*What is required*.
In two sentences, sum up the text on the Asian Development Bank's plan for Tajikistan.

*Excerpt to read*.
The Asian Development Bank (ADB) plans to provide $323 million in grants to Tajikistan from 2021–2023 to help address the country’s development needs, according to the bank’s updated Country Operations Business Plan. In addition, $5.25 million is planned as technical assistance for knowledge and project preparation over the same period.
“As Tajikistan’s long-term partner, ADB is fully committed to helping the country achieve its strategic priorities,” said ADB Country Director for Tajikistan Pradeep Srivastava. “This plan supports the goals of Tajikistan’s National Development Strategy for the period up to 2030 and is consistent with ADB’s Strategy 2030. The plan also accounts for the transition to ADB’s country partnership strategy for Tajikistan during 2021–2025, which is currently being developed and will need to be prepared to adapt to the uncertain dynamics of the coronavirus disease (COVID-19) pandemic.”
The 2021–2023 plan includes projects to improve food security and water resource management, and develop urban infrastructure and the energy sector. ADB also plans to support projects focused on developing the health sector, improving the financial sector, developing tourism, enhancing disaster resilience, and further improving the road sector. In addition, the plan includes projects that will promote e-governance and improve science, technology, engineering, and mathematics education.
The final amount of ADB’s planned assistance will depend on various factors, including available resources, project readiness, and the outcome of the country performance assessments.

*Recorded information*.
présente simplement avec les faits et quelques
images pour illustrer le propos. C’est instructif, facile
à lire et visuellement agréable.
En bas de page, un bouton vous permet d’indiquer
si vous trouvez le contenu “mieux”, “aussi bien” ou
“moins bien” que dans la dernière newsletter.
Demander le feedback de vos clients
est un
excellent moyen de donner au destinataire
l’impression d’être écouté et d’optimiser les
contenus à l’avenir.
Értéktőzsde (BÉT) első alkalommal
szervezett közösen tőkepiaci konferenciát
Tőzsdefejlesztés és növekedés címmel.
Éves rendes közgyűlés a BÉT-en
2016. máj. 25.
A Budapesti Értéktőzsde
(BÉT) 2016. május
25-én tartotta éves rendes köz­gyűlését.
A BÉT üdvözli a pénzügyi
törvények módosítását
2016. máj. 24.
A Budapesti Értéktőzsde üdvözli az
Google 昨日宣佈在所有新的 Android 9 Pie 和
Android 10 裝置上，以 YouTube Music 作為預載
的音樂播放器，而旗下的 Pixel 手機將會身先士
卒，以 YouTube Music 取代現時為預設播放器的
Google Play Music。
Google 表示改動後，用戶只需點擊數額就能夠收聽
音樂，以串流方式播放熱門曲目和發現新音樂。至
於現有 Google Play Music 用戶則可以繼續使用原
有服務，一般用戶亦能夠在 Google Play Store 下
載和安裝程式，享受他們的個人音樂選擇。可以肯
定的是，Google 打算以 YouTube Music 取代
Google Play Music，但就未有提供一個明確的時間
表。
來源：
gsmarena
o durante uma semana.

...

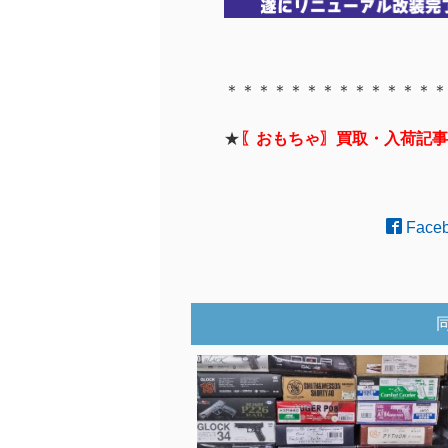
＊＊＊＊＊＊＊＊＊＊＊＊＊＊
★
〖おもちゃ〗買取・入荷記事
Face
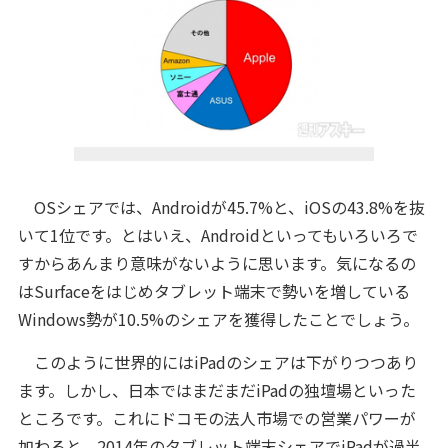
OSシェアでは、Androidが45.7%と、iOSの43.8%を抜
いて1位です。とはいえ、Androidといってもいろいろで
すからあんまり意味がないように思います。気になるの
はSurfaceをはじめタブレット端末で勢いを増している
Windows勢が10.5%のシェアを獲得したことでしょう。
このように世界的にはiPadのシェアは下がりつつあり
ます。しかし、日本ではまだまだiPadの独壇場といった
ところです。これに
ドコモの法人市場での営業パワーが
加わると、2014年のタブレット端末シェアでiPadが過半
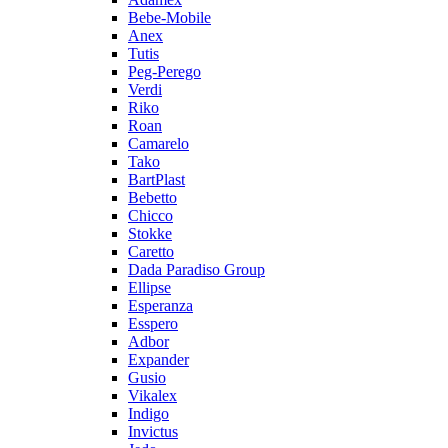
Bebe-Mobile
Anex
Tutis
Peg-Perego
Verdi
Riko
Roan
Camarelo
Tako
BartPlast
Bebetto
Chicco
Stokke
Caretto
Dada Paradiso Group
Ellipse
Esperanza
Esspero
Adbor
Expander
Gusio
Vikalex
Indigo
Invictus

==

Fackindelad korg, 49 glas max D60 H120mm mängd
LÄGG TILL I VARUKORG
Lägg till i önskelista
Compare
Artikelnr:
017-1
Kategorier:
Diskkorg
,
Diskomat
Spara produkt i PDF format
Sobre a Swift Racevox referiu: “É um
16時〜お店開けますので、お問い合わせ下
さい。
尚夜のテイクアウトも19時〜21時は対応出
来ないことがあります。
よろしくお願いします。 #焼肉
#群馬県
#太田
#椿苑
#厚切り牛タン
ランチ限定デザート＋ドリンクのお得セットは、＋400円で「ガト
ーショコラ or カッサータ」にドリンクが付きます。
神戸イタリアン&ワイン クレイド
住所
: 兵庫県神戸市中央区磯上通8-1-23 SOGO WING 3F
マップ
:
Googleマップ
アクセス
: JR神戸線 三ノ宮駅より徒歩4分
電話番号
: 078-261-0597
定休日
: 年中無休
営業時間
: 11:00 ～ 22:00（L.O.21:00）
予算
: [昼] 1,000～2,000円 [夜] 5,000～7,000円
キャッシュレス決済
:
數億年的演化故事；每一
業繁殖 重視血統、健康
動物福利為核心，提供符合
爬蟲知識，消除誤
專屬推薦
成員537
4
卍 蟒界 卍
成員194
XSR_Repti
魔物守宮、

*The answer*.
The Asian Development Bank plans to give Tajikistan $323 million in grants from 2021 to 2023, plus $5.25 million in technical assistance for knowledge and project preparation, under its updated Country Operations Business Plan. The plan includes projects in food security, water resource management, urban infrastructure, energy, health, finance, tourism, disaster resilience, roads, e-governance and STEM education, and the final amount will depend on factors such as available resources, project readiness and country performance assessments.